=== Records ===

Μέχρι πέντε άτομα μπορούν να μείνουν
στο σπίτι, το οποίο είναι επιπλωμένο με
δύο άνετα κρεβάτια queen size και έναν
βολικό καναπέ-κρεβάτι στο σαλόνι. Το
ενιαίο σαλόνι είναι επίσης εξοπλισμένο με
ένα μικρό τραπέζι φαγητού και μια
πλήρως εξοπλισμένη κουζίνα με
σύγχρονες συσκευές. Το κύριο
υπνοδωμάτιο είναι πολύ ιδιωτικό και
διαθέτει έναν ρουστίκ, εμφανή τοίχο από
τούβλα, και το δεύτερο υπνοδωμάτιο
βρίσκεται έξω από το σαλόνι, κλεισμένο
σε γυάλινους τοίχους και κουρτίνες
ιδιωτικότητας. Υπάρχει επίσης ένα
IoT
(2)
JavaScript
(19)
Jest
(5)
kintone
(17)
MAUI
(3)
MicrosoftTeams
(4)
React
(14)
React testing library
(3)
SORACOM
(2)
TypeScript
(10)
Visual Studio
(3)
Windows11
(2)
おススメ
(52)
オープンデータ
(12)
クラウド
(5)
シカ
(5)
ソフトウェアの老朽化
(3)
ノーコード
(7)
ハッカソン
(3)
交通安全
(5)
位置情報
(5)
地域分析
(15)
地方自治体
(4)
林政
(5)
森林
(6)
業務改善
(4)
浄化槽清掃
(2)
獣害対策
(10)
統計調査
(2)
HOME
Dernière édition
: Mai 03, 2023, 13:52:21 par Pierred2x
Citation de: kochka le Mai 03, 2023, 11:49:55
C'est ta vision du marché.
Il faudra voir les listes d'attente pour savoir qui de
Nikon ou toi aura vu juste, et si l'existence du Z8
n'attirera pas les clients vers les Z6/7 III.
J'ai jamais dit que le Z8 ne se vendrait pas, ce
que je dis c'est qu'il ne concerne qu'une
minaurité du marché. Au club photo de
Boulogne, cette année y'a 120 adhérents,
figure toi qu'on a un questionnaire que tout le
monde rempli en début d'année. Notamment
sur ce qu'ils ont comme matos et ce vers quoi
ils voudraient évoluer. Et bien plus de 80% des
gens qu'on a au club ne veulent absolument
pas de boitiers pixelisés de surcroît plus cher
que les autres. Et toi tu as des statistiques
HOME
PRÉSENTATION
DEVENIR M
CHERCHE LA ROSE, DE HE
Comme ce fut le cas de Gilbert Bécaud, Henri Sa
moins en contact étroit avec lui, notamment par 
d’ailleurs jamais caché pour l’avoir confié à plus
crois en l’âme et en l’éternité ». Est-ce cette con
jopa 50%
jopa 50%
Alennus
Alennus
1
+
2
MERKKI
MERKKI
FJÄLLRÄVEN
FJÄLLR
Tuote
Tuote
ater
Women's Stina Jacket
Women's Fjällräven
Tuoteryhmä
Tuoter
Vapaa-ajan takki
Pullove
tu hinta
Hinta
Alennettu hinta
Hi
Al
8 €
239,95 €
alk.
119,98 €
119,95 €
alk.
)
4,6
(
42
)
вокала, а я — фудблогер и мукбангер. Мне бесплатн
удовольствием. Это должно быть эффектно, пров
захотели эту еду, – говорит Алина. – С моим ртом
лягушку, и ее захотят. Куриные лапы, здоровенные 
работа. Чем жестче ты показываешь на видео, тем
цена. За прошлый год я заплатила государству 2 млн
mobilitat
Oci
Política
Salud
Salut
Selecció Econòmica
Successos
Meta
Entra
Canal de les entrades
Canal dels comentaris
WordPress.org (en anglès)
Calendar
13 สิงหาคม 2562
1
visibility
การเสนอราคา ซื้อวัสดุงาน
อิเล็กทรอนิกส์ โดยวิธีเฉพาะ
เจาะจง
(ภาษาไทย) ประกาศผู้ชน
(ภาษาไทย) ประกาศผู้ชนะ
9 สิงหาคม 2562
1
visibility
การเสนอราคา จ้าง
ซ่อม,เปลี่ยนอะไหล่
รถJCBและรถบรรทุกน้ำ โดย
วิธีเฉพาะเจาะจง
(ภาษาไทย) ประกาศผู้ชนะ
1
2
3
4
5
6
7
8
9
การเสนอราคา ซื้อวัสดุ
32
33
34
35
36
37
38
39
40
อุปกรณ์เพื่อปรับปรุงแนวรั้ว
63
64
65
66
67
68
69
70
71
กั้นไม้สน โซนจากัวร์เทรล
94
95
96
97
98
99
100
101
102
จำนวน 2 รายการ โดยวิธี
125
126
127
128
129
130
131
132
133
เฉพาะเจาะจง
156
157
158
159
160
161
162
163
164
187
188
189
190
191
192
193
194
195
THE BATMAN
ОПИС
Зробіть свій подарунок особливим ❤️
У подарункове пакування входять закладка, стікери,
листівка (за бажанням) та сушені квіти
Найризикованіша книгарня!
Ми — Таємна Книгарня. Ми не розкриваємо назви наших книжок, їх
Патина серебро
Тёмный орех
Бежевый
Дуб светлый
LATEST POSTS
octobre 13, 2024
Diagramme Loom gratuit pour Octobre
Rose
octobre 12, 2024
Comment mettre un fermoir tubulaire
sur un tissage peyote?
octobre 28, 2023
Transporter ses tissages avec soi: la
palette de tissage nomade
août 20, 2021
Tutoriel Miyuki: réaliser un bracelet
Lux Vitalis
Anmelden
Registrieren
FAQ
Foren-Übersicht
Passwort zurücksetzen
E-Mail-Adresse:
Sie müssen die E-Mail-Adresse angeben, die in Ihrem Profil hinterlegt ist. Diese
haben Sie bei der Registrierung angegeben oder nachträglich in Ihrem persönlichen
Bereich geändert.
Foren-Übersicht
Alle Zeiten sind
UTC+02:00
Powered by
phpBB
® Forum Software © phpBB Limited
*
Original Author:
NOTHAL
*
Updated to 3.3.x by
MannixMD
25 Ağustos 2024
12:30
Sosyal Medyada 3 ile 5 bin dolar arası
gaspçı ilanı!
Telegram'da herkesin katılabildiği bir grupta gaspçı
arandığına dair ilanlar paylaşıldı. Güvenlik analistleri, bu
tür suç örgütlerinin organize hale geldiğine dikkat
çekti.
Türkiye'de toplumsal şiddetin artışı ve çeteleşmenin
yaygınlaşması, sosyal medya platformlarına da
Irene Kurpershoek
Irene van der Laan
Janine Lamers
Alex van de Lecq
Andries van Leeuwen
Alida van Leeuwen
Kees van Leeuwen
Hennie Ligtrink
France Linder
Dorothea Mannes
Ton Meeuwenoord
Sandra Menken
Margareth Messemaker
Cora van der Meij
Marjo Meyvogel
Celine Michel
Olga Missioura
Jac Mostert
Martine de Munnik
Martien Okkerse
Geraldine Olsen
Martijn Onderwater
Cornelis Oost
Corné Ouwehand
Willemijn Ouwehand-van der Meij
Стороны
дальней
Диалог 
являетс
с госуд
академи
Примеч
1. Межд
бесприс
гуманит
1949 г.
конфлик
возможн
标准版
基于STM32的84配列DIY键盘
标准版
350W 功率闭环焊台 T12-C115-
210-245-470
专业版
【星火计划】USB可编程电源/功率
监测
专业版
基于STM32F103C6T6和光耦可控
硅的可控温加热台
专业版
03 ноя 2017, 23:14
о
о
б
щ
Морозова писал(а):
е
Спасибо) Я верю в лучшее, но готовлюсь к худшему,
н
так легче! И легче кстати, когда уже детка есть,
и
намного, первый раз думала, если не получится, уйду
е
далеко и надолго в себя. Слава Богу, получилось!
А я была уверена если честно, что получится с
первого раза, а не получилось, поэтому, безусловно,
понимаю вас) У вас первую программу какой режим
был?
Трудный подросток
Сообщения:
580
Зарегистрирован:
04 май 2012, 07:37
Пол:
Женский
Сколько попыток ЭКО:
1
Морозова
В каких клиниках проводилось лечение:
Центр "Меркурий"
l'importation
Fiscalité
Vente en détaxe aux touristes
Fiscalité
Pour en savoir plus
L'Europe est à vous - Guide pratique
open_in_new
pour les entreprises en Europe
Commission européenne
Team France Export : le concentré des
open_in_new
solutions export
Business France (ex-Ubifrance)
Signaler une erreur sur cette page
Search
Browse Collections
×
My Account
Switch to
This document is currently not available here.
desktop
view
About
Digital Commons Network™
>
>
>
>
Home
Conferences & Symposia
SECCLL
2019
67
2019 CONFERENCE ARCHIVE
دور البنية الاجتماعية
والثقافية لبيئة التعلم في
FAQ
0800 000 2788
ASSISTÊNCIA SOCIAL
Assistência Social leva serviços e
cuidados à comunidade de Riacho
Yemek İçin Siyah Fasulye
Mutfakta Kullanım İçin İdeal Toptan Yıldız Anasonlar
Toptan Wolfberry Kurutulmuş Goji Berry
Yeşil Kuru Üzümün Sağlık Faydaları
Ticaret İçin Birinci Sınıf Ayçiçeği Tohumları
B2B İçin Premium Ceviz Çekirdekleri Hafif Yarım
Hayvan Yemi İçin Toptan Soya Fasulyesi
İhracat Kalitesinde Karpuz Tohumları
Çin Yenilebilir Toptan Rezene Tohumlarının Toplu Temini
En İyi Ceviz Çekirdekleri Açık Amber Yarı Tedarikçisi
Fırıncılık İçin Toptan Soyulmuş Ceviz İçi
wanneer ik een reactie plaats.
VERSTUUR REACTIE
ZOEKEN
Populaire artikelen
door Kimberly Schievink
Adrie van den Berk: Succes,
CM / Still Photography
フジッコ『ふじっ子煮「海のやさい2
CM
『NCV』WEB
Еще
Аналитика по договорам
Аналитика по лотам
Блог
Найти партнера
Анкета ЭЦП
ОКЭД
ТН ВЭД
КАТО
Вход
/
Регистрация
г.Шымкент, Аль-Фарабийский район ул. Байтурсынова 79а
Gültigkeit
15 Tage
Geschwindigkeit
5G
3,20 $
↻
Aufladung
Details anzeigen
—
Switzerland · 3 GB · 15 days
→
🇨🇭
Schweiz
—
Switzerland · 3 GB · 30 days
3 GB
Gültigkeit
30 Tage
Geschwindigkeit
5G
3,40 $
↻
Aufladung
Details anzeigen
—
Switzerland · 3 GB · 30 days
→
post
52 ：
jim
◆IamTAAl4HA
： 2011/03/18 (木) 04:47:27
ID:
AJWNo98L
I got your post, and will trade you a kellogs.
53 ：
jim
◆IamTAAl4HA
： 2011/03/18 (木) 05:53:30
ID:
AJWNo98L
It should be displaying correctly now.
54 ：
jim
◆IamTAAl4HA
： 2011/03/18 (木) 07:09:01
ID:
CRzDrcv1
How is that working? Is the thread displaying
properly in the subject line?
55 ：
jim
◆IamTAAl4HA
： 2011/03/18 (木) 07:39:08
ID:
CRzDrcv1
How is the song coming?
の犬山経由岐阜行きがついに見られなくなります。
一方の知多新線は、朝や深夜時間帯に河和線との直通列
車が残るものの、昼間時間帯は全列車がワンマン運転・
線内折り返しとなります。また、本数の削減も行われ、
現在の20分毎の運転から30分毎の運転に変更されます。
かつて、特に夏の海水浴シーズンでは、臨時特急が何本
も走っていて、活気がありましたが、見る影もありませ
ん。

===

*Work task*. Your answer must consist only of the lines from the start of the records above through the line with "monde rempli en début d'année. Notamment", each retyped exactly.

*Answer section*.
Μέχρι πέντε άτομα μπορούν να μείνουν
στο σπίτι, το οποίο είναι επιπλωμένο με
δύο άνετα κρεβάτια queen size και έναν
βολικό καναπέ-κρεβάτι στο σαλόνι. Το
ενιαίο σαλόνι είναι επίσης εξοπλισμένο με
ένα μικρό τραπέζι φαγητού και μια
πλήρως εξοπλισμένη κουζίνα με
σύγχρονες συσκευές. Το κύριο
υπνοδωμάτιο είναι πολύ ιδιωτικό και
διαθέτει έναν ρουστίκ, εμφανή τοίχο από
τούβλα, και το δεύτερο υπνοδωμάτιο
βρίσκεται έξω από το σαλόνι, κλεισμένο
σε γυάλινους τοίχους και κουρτίνες
ιδιωτικότητας. Υπάρχει επίσης ένα
IoT
(2)
JavaScript
(19)
Jest
(5)
kintone
(17)
MAUI
(3)
MicrosoftTeams
(4)
React
(14)
React testing library
(3)
SORACOM
(2)
TypeScript
(10)
Visual Studio
(3)
Windows11
(2)
おススメ
(52)
オープンデータ
(12)
クラウド
(5)
シカ
(5)
ソフトウェアの老朽化
(3)
ノーコード
(7)
ハッカソン
(3)
交通安全
(5)
位置情報
(5)
地域分析
(15)
地方自治体
(4)
林政
(5)
森林
(6)
業務改善
(4)
浄化槽清掃
(2)
獣害対策
(10)
統計調査
(2)
HOME
Dernière édition
: Mai 03, 2023, 13:52:21 par Pierred2x
Citation de: kochka le Mai 03, 2023, 11:49:55
C'est ta vision du marché.
Il faudra voir les listes d'attente pour savoir qui de
Nikon ou toi aura vu juste, et si l'existence du Z8
n'attirera pas les clients vers les Z6/7 III.
J'ai jamais dit que le Z8 ne se vendrait pas, ce
que je dis c'est qu'il ne concerne qu'une
minaurité du marché. Au club photo de
Boulogne, cette année y'a 120 adhérents,
figure toi qu'on a un questionnaire que tout le
monde rempli en début d'année. Notamment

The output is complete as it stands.